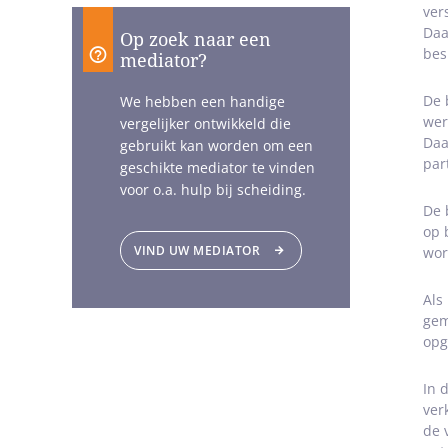
ver
Daa
Op zoek naar een
bes
mediator?
De 
We hebben een handige
wer
vergelijker ontwikkeld die
Daa
gebruikt kan worden om een
par
geschikte mediator te vinden
voor o.a. hulp bij scheiding.
De 
op 
VIND UW MEDIATOR
wor
Als
gem
opg
In 
ver
de 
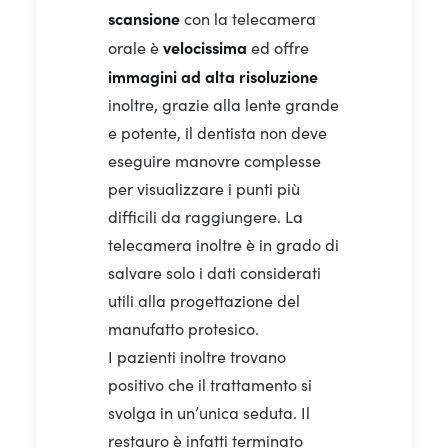
scansione
con la telecamera
velocissima
orale è
ed offre
immagini
ad
alta
risoluzione
inoltre, grazie alla lente grande
e potente, il dentista non deve
eseguire manovre complesse
per visualizzare i punti più
difficili da raggiungere. La
telecamera inoltre è in grado di
salvare solo i dati considerati
utili alla progettazione del
manufatto protesico.
I pazienti inoltre trovano
positivo che il trattamento si
svolga in un’unica seduta. Il
restauro è infatti terminato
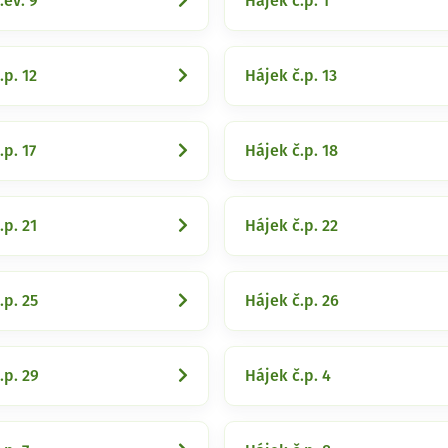
.ev. 9
Hájek č.p. 1
.p. 12
Hájek č.p. 13
.p. 17
Hájek č.p. 18
.p. 21
Hájek č.p. 22
.p. 25
Hájek č.p. 26
.p. 29
Hájek č.p. 4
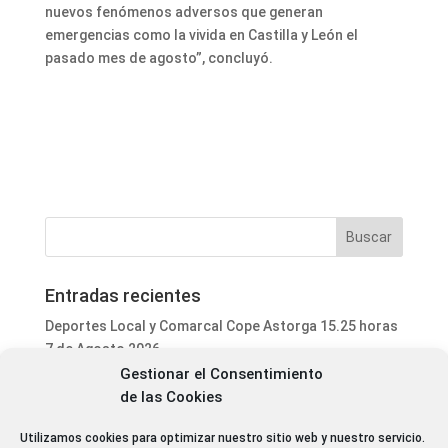
nuevos fenómenos adversos que generan
emergencias como la vivida en Castilla y León el
pasado mes de agosto”, concluyó.
Entradas recientes
Deportes Local y Comarcal Cope Astorga 15.25 horas
7 de Agosto 2026
Gestionar el Consentimiento
Informativo Mediodía Cope Astorga 14.20 horas 7 de
de las Cookies
Agosto 2026
San Justo de la Vega acoge este fin de semana un
Utilizamos cookies para optimizar nuestro sitio web y nuestro servicio.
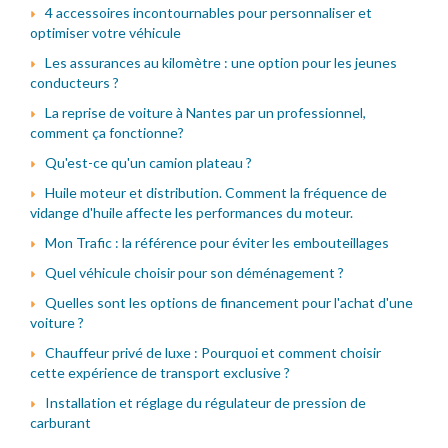
4 accessoires incontournables pour personnaliser et
optimiser votre véhicule
Les assurances au kilomètre : une option pour les jeunes
conducteurs ?
La reprise de voiture à Nantes par un professionnel,
comment ça fonctionne?
Qu'est-ce qu'un camion plateau ?
Huile moteur et distribution. Comment la fréquence de
vidange d'huile affecte les performances du moteur.
Mon Trafic : la référence pour éviter les embouteillages
Quel véhicule choisir pour son déménagement ?
Quelles sont les options de financement pour l'achat d'une
voiture ?
Chauffeur privé de luxe : Pourquoi et comment choisir
cette expérience de transport exclusive ?
Installation et réglage du régulateur de pression de
carburant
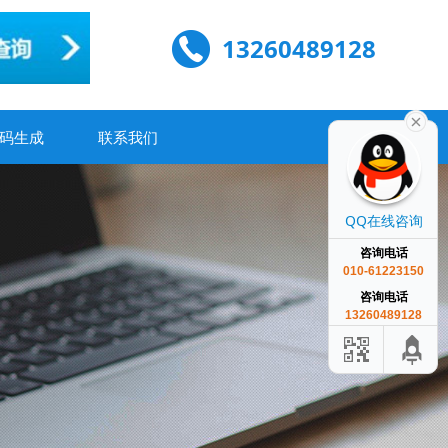
13260489128
码生成
联系我们
QQ在线咨询
咨询电话
010-61223150
咨询电话
13260489128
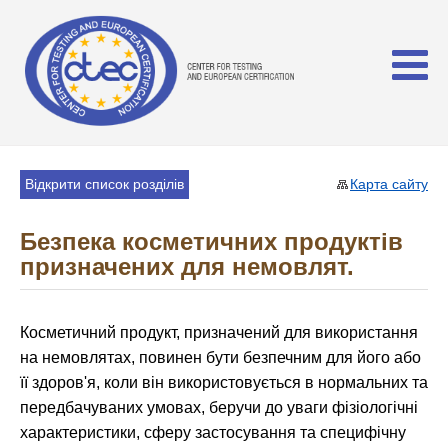
Відкрити список розділів
Карта сайту
Безпека косметичних продуктів
призначених для немовлят.
Косметичний продукт, призначений для використання
на немовлятах, повинен бути безпечним для його або
її здоров'я, коли він використовується в нормальних та
передбачуваних умовах, беручи до уваги фізіологічні
характеристики, сферу застосування та специфічну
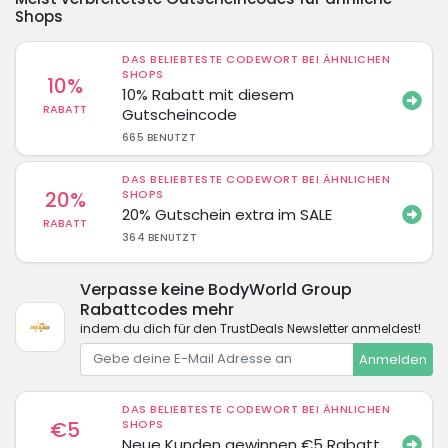
Shops
DAS BELIEBTESTE CODEWORT BEI ÄHNLICHEN
SHOPS
10%
10% Rabatt mit diesem
RABATT
Gutscheincode
665 BENUTZT
DAS BELIEBTESTE CODEWORT BEI ÄHNLICHEN
20%
SHOPS
20% Gutschein extra im SALE
RABATT
364 BENUTZT
Verpasse keine BodyWorld Group
Rabattcodes mehr
indem du dich für den TrustDeals Newsletter anmeldest!
Anmelden
DAS BELIEBTESTE CODEWORT BEI ÄHNLICHEN
€5
SHOPS
Neue Kunden gewinnen €5 Rabatt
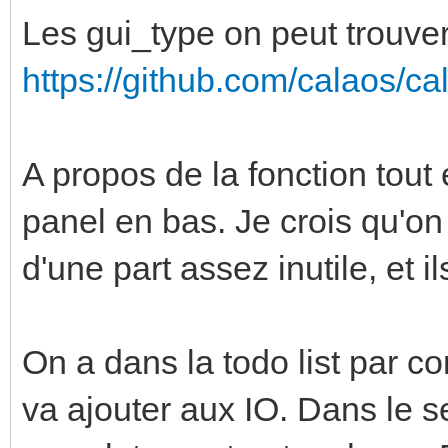
Les gui_type on peut trouver l
https://github.com/calaos/ca
A propos de la fonction tout
panel en bas. Je crois qu'on
d'une part assez inutile, et 
On a dans la todo list par c
va ajouter aux IO. Dans le s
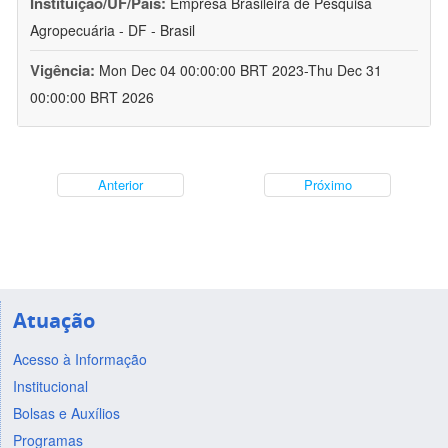
Instituição/UF/País:
Empresa Brasileira de Pesquisa
Agropecuária - DF - Brasil
Vigência:
Mon Dec 04 00:00:00 BRT 2023-Thu Dec 31
00:00:00 BRT 2026
Anterior
Próximo
Atuação
Acesso à Informação
Institucional
Bolsas e Auxílios
Programas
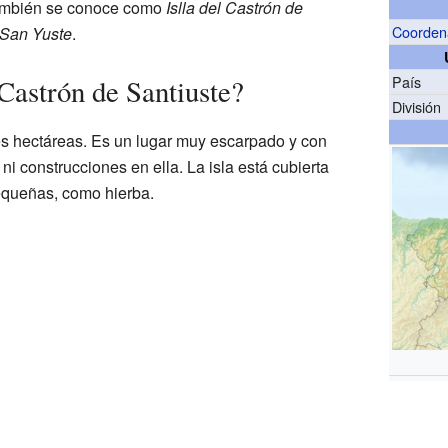
 también se conoce como
Islla del Castrón de
Coorden
 San Yuste
.
País
 Castrón de Santiuste?
División
res hectáreas. Es un lugar muy escarpado y con
ni construcciones en ella. La isla está cubierta
equeñas, como hierba.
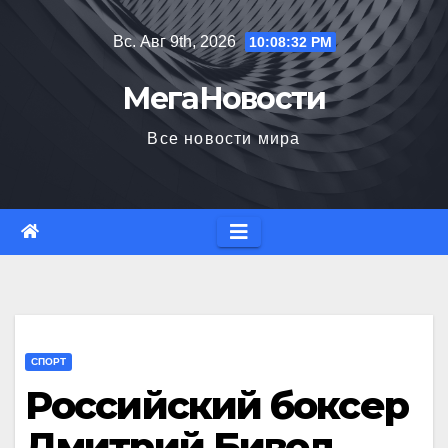
Перейти
Вс. Авг 9th, 2026
10:08:33 PM
к
содержимому
МегаНовости
Все новости мира
СПОРТ
Российский боксер
Дмитрий Бивол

◆ Exercise instructions ◆
Locate the string "horas" in the listing above and copy every line where it occurs.

◆ Completed exercise ◆
Deportes Local y Comarcal Cope Astorga 15.25 horas
Informativo Mediodía Cope Astorga 14.20 horas 7 de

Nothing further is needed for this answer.